"Van Gogh, deux mois et une éternité" d'Anne Richard (2022)
Si l’oeuvre de Vincent Van Gogh, méprisée de son vivant, est passée à la postérité, c’est en grande partie grâce à l’épouse de son frère Théo, Johanna. À travers le regard de cette figure oubliée, l’émouvant récit des derniers mois du peintre et de son héritage.
Sans l’acharnement de sa belle-sœur, l’œuvre de Van Gogh n’aurait sans doute pas acquis la même notoriété. Après le suicide de Vincent, en 1890, puis la mort de son frère Théo, marchand d'art, seulement six mois plus tard, Johanna Van Gogh, née Bonger, hérite de plusieurs centaines de toiles dont personne ne veut, réalisées pour la plupart par le peintre à Auvers-sur-Oise, au cours des deux derniers mois de sa vie. Pressentant le génie de l’artiste qu’elle n’a rencontré qu’à quelques reprises durant ses dix-huit mois de mariage, la jeune femme consacrera les années qui suivent la mort de son époux à exaucer l’ultime souhait de ce dernier : organiser une rétrospective posthume de Vincent Van Gogh. Bien consciente de l’inconvénient d’être femme dans le monde impitoyable du marché de l’art, elle parviendra, seule et à force de pugnacité, à faire connaître à un public encore peu réceptif un corpus d’œuvres à la force extraordinaire, qui inspireront, dix ans plus tard, une nouvelle génération d’artistes, et changera le visage de l’art moderne.
Une femme derrière la légende
En mettant en lumière l’extraordinaire travail de valorisation mené par Johanna Van Gogh, ce documentaire, illustré d’animations qui nous replongent dans les toiles et l’époque, offre un regard inédit sur l’artiste : celui de la femme qui a contribué à en forger la légende. Redonnant un nom et un corps à cette figure oubliée – modeste professeure d’anglais devenue femme d’affaires – dont elle dresse un dense et émouvant portrait qui nous la rend familière, la réalisatrice Anne Richard revient aussi sur l’une des périodes les plus tourmentées et les plus productives de la courte vie de Vincent Van Gogh : ses dernières années, qui le mènent de l’asile de Saint-Rémy-de-Provence, où il s’est fait volontairement interner après une grave crise, à sa dernière demeure d’Auvers-sur-Oise.

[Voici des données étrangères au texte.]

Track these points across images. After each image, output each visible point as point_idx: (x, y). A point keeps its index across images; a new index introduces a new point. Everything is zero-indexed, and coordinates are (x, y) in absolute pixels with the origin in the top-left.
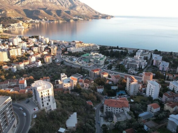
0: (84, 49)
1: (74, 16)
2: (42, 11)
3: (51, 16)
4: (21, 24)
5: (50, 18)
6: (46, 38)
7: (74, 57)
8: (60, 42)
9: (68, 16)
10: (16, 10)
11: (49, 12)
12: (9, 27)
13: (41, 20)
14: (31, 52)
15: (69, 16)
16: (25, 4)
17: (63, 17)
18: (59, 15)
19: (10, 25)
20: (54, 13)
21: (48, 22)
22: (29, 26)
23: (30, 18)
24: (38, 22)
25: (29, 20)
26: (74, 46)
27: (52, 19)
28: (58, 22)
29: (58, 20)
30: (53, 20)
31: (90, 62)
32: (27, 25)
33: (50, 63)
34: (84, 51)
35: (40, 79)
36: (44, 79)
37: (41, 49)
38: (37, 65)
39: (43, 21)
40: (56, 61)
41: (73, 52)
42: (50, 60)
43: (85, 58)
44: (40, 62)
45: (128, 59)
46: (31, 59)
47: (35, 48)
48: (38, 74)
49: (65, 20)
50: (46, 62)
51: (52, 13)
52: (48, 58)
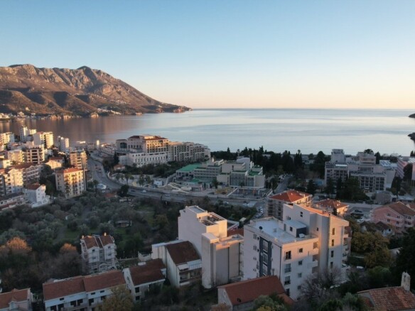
1: (100, 107)
2: (19, 94)
3: (41, 105)
5: (39, 109)
6: (45, 133)
7: (151, 176)
8: (89, 146)
9: (84, 105)
11: (36, 97)
13: (15, 113)
15: (87, 107)
17: (71, 109)
18: (62, 104)
20: (48, 99)
21: (34, 119)
24: (7, 117)
26: (139, 148)
27: (45, 112)
28: (59, 117)
29: (58, 113)
30: (46, 115)
33: (79, 193)
34: (169, 163)
35: (62, 248)
36: (89, 248)
37: (37, 157)
38: (31, 199)
39: (21, 118)
40: (98, 187)
41: (138, 166)
42: (78, 184)
43: (192, 176)
44: (43, 188)
45: (337, 165)
46: (6, 180)
47: (15, 152)
48: (42, 230)
49: (78, 115)
50: (63, 189)
51: (44, 99)
52: (73, 176)
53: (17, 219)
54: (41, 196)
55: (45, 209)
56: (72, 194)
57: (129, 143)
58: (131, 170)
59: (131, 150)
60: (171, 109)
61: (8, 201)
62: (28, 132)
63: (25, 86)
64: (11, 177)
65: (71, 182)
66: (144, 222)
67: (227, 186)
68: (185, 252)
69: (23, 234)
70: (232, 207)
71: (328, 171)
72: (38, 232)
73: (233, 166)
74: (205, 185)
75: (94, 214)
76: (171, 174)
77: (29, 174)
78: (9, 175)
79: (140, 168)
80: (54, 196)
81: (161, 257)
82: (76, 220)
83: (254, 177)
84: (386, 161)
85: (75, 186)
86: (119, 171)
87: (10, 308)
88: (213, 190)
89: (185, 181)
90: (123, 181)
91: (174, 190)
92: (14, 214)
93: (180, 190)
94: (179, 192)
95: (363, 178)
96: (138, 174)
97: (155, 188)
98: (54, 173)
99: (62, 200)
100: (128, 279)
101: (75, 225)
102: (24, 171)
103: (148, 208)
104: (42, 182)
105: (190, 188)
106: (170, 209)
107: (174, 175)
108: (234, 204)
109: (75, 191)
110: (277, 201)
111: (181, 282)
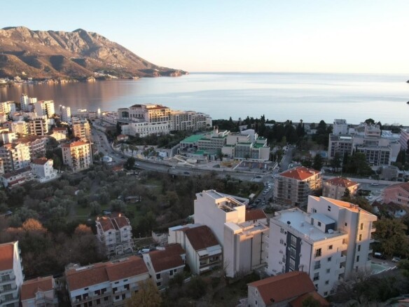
0: (172, 128)
1: (97, 71)
2: (13, 58)
3: (37, 70)
5: (36, 73)
6: (46, 102)
8: (90, 114)
9: (81, 69)
11: (32, 61)
14: (6, 133)
15: (83, 71)
18: (58, 68)
20: (45, 63)
21: (31, 83)
24: (4, 82)
26: (141, 118)
27: (42, 77)
28: (56, 82)
29: (55, 78)
30: (43, 80)
31: (220, 156)
33: (85, 166)
34: (172, 132)
35: (77, 229)
36: (105, 230)
37: (40, 128)
38: (39, 174)
39: (18, 82)
40: (104, 160)
41: (141, 136)
42: (84, 157)
43: (196, 147)
44: (51, 162)
45: (341, 137)
46: (14, 155)
47: (19, 124)
48: (54, 208)
49: (75, 79)
50: (70, 162)
51: (40, 64)
52: (79, 149)
53: (27, 197)
54: (49, 170)
55: (54, 184)
56: (79, 168)
57: (131, 112)
58: (135, 140)
59: (133, 119)
60: (168, 73)
61: (18, 177)
62: (28, 101)
63: (21, 50)
64: (19, 152)
65: (77, 156)
66: (154, 199)
67: (232, 158)
68: (203, 237)
69: (35, 213)
70: (240, 181)
71: (333, 144)
72: (51, 210)
73: (238, 139)
74: (210, 157)
75: (104, 189)
76: (175, 145)
77: (35, 147)
78: (16, 151)
79: (142, 138)
80: (61, 170)
81: (179, 242)
82: (86, 196)
83: (259, 149)
84: (387, 131)
85: (82, 159)
86: (122, 142)
87: (37, 298)
88: (218, 162)
89: (189, 152)
90: (128, 153)
91: (179, 163)
92: (24, 191)
93: (186, 162)
94: (185, 165)
95: (368, 151)
96: (141, 145)
97: (160, 160)
98: (59, 146)
99: (69, 174)
100: (148, 264)
101: (86, 201)
102: (30, 144)
103: (155, 182)
104: (49, 156)
105: (196, 161)
106: (178, 184)
107: (178, 145)
108: (241, 178)
109: (82, 165)
110: (287, 179)
111: (201, 268)
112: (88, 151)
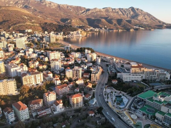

En guise de fil conducteur, le journal intime que la jeune femme tient depuis l’adolescence, où elle consigne ses rencontres, états d’âmes et réflexions, mais aussi des extraits des célèbres lettre échangées entre les deux frères. Dans cette abondante correspondance dont elle était légataire, Johanna avait vu, à raison, une clé indispensable pour percer les secrets de l’œuvre du peintre.